Assignment: Please restate the records that follow exactly, skipping their images.

────────

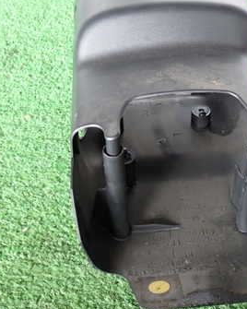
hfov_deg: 27.0
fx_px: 512
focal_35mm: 56
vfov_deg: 33.5
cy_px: 137
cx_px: 165
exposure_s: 1/30
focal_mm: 5.79
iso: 200
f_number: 2.4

────────

Result for this exercise:
hfov_deg: 27.0
fx_px: 512
focal_35mm: 56
vfov_deg: 33.5
cy_px: 137
cx_px: 165
exposure_s: 1/30
focal_mm: 5.79
iso: 200
f_number: 2.4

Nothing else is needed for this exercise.